24 de abril de 2016

Vela

O céu estava estrelado naquela noite, não havia indícios de chuva. Jorge havia ido acompanhar seu amigo até aquele lugar por saber que se tratava de algo mais complexo do que se imaginava. Os dois saíram do metrô por volta das 20h. Jorge carregava sua mochila nas costas e um olhar de curiosidade e receio. 

Eles passaram por fora de um belo edifício no centro da cidade, bem iluminado e bem frequentado. Logo ali ao lado havia uma área verde perdida no meio da cidade rodeada de pistas e viadutos onde os motoristas passavam todos os dias, mas dificilmente alguém reparava.

Os dois desciam por um estrada de terra entre a mata quase virgem e o orvalho caia sob suas cabeças. O silêncio era pleno, embora tudo aquilo estivesse rodeado de cidade. 
Mais abaixo Jorge conseguiu avistar um casebre de madeira pintada de branco e uma tímida varanda.

Foram recebidos por um rapaz jovem, bem magro, alto, de pele parda e sorriso fácil. Sem se identificar ele os tratou como esperados convidados e os convidou a entrar.

Chegando na sala, havia um sofá velho e algumas cadeiras ocupadas por vários garotos, com aquele mesmo olhar de apreensão. Pareciam estar esperando alguma coisa. 
Seu amigo deu a volta por trás da casa e sumiu.

Jorge continuou ali, conversou um pouco com os rapazes, todos jovens, não passavam de vinte e poucos anos. Em seguido chegou uma mulher de meia idade que não aparentava se preocupar muito com a vaidade. De cabelos loiros e encaracolados como de um anjo, ela usava roupas velhas e chinelo. Ao cumprimentar Jorge disse que ele seria recebido como convidado aquela noite e que alguém gostaria de conversar com ele.

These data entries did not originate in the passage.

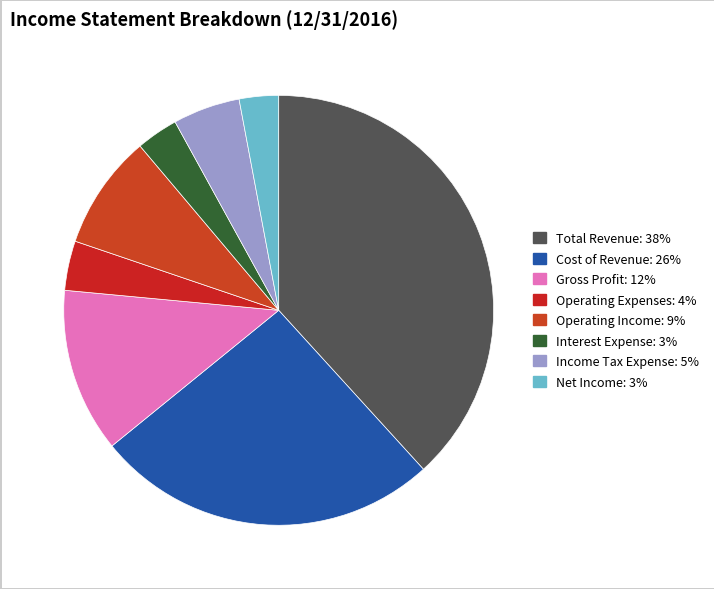

Count the number of slices in the pie.

8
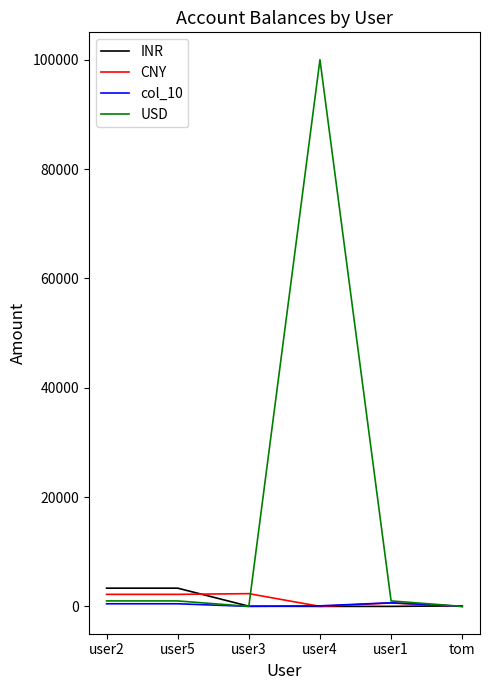

The value of USD at tom is 57097.7. True or false?

False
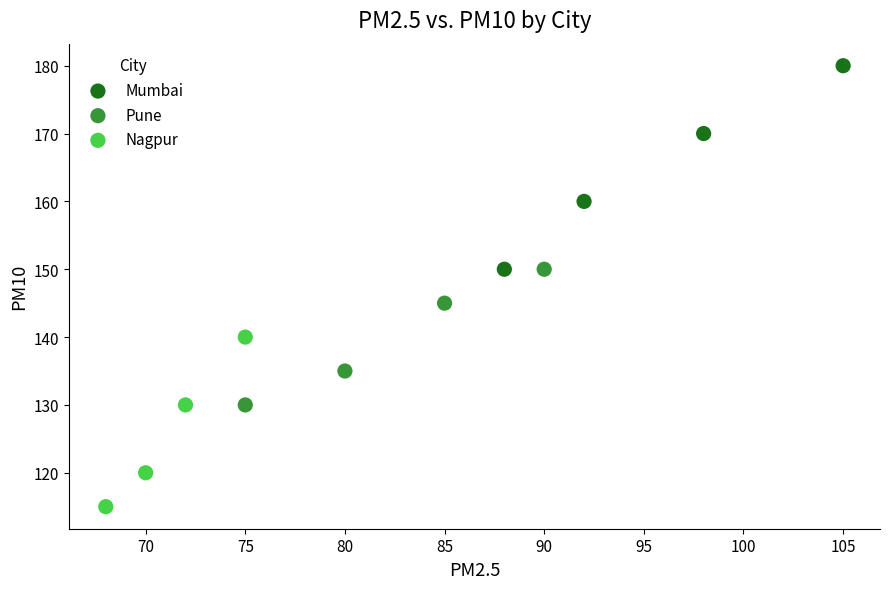

What are all the series names shown in the legend?

Mumbai, Pune, Nagpur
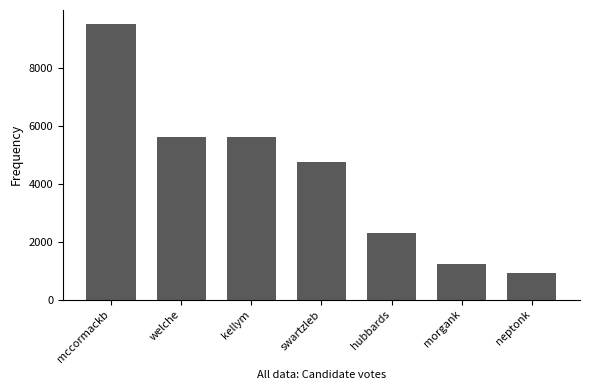

Where does the data first go above 4757?

mccormackb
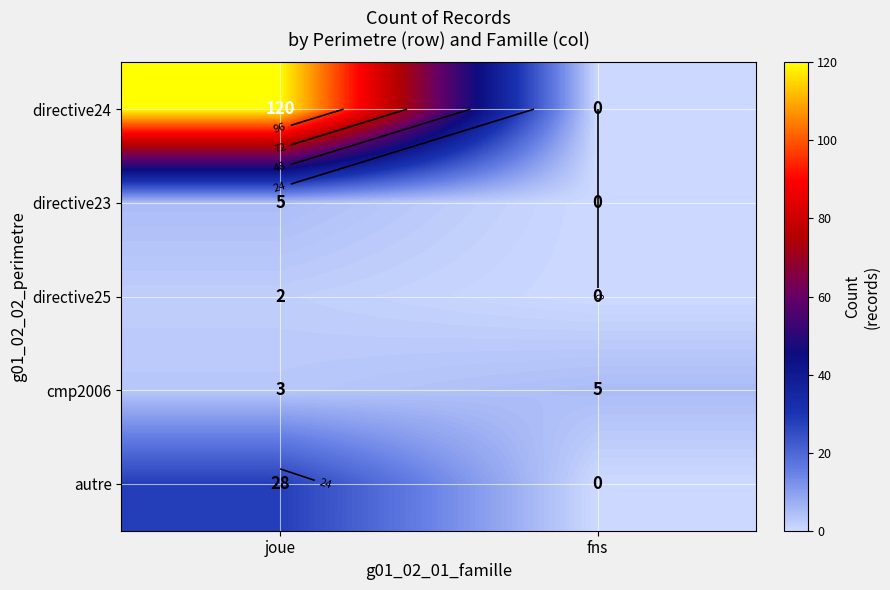

True or false: directive24 has a value of 32 at joue.

False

Algum tempo passou e mandaram chamá-lo: ele foi levado até uma sala completamente sombria, iluminada apenas com algumas velas e poucos móveis. Ao fundo havia uma senhora, aquela mesma que o encontrara mais cedo, mas ela estava diferente. Não obstante a pouca idade, falava como um velho senhor.

- Boa noite, meu filho.
- Boa noite. 
- Qual é o seu problema?
- Não sei. Alguns.
- Seja mais específico, para que eu possa te ajudar.
- Na verdade, ultimamente tenho estado no epicentro de algumas situações estranhas.
- Por exemplo?
- Confusões, perseguições... Sinto que atraio essas coisas.
- Hm. Fale mais a respeito...
- Eu não crio problemas com ninguém, mas estou sempre envolvido em alguma coisa.
- Quer dizer que as pessoas chegam até você através de problemas?
- Isso. Ninguém me procura pra saber se estou vivo, mas sou a primeira opção quando necessitam. Por vezes, pessoas nem tão próximas assim. 
- Meu filho, você é vela. Sabe o que isso significa?
- Não.

Então a mulher apontou para uma vela que havia perto dos dois, colocou a palma da mão em cima da chama por longos segundos e disse:

- Coloque sua mão perto do fogo até não aguentar mais.

Hesitando um pouco, o garoto colocou a mão e a sentiu arder, logo afastou. Então a mulher indagou:

- Sentiu?
- Sim. Minha mão quase queima.

- É. Dificilmente alguém brinca com a chama de uma vela. Ela é forte, atrai os olhares e as pessoas, principalmente as que necessitam de luz. Mas a chama é forte e não deixa que ninguém se aproxime tanto assim, pode queimar.

O garoto continuava sem entender a metáfora. A mulher continuou:

- Você é uma vela, rapaz. Você será uma das primeiras pessoas que irão procurar quando precisarem de ajuda. Você certamente ajudará e se apagará até a próxima vez que alguém precisar e enxergar a luz em você. Pessoas assim são responsáveis por colocar as coisas em ordem, por harmonizar os conflitos. Mas é preciso tomar um cuidado.
- Qual?
- Se não souber distribuir bem a luz, irá se esvair em si mesma. Como uma vela faz, até acabar.